Pork Tenderloin with Wheat Pasta/Light Red Sauce

If you have a crazy sweet tooth, do not panic! You can still eat your treats, if you time the consumption perfectly. After a tough workout, your body is depleted of all its resources and is begging for reinforcements to be called. Eating some fast digesting carbs within 30 minutes of your workout will help speed recovery and provide your body with the the much needed energy source it is screaming for. Don’t go overboard. 25-40 grams of the sweet stuff will be just enough.  I like a single serving of gummy bears or three packs of smarties after my intense sessions.

This is a crash course in nutrition.
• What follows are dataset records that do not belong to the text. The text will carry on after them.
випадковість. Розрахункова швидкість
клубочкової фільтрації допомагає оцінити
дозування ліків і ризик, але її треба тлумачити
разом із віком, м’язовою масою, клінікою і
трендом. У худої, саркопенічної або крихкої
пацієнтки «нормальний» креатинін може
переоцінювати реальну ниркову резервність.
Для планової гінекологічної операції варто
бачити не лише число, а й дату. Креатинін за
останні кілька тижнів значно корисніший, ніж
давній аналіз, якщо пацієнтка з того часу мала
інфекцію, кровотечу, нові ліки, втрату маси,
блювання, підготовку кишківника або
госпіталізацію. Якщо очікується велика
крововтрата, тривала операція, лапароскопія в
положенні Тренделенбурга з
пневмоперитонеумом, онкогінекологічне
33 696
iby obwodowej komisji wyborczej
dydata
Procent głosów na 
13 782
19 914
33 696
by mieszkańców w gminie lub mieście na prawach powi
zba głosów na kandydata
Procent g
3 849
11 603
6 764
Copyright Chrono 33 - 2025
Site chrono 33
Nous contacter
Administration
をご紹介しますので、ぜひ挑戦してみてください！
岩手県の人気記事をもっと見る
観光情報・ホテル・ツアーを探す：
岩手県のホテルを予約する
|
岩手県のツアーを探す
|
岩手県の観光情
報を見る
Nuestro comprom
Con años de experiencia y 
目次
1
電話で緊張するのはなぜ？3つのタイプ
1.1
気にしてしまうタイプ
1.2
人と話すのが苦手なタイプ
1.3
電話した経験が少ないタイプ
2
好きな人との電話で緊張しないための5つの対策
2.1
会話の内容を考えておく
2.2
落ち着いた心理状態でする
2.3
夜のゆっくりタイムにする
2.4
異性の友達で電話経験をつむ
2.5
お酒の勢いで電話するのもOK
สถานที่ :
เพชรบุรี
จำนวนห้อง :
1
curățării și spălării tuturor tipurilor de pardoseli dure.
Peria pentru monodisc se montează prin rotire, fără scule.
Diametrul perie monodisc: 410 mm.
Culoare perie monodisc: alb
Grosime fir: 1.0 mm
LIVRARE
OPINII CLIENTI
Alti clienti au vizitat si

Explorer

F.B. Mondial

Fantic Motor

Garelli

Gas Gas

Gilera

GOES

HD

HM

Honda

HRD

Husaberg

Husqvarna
There are many tweaks, additions, subtractions, and formulas that can be used to create your perfect meal mix. I like to start off simple. Just plan your meals ahead of time with the right mix of protein, fats, and slow digesting carbs. In my experience, it is best to eat smaller portions about every three hours. This keeps you satiated and helps rev up your metabolism throughout the day. The change will be difficult, but once you get used to the preparation and understand how the food you eat affects your body, you can dine with a purpose. Ask yourself before every meal: Will this food help me reach my goal? If the answer is no, make an adjustment and eat for positive results!